Les directions régionales de l'industrie, de la recherche et de l'environnement (Drire) dénoncent un manque de rigueur: distances d’éloignement non respectées, conditions de stockage parfois dangereuses, méconnaissance de la réglementation et des dangers liés à ces produits (détonation, incendie…).

A l’heure actuelle, on compte environ 1.500 dépôts d’explosifs en France, de différentes tailles et stockant différents types d’explosifs (explosifs, artifices de divertissement…): 25% de dépôts inférieurs à 50 kilogrammes -kg-, 59% d’une capacité de 50 à 200 kg (59%), 6% de 200 à 500 kg, 3% de 500 à 2.000 kg et 7% de dépôts supérieurs à 2.000 kg.

Le ministère rappelle que la réglementation relative aux dépôts d’explosifs est fonction de la quantité de matière active stockée: si elle est inférieure à 500 kg, l’exploitant doit demander un agrément technique du dépôt; si elle est comprise entre 500 kg et 2.000 kg, l’exploitant doit demander un agrément technique et également effectuer une déclaration en préfecture au titre de la législation des installations classées; enfin, si cette quantité est supérieure à 2.000 kg, le dépôt est soumis à autorisation, ou autorisation avec servitudes (si la quantité est supérieure à 10.000 kg) selon la législation des installations classées. Cette autorisation vaut agrément technique sous certaines conditions.

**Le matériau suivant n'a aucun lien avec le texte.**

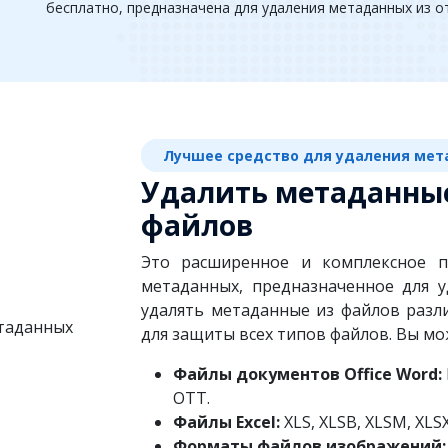
бесплатно, предназначена для удаления метаданных из о
Лучшее средство для удаления ме
Удалить метаданные
файлов
Это расширенное и комплексное п
метаданных, предназначенное для у
удалять метаданные из файлов разл
для защиты всех типов файлов. Вы мо
Файлы документов Office Word:
OTT.
Файлы Excel:
XLS, XLSB, XLSM, XLSX
Форматы файлов изображений:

Pour les petits stockages temporaires (15 jours maximum) d’artifices de divertissement, les principales précautions réglementaires sont les suivantes :
- Avoir un lieu de stockage isolé, non situé à proximité d’émetteur radio ou radar ni de ligne haute tension, clôturé ou clos et non libre d’accès. Ce lieu ne doit pas disposer de lieux d’habitation, ne doit pas être un établissement recevant du public ni un immeuble de grande hauteur.
- Le local d’entreposage ne doit être ni un sous-sol, ni une cave, ni situé en étage. Il doit être équipé de fermetures de sécurité ou mis sous surveillance permanente. Il ne doit pas contenir d’autres matières inflammables ni d’autres objets ou matières et les murs et parois du local doivent être en matériaux non combustibles.
- La présence d’artifices à l’intérieur du local doit être signalée et une consigne de mise en garde contre feu, cigarettes, étincelle, doit être affichée.
- L’entreposage doit être réalisé dans les emballages d’origine ou de transport intacts et non ouverts.

Dans le cadre de cette campagne, les ministères en charge de l'écologie et du développement durable, de l’intérieur et de l’aménagement du territoire et de l’économie, des finances et de l’industrie ont écrit à l’Association des maires de France afin de sensibiliser les élus aux risques liés aux stockages d’artifices de divertissement dans leurs communes avant les festivités estivales.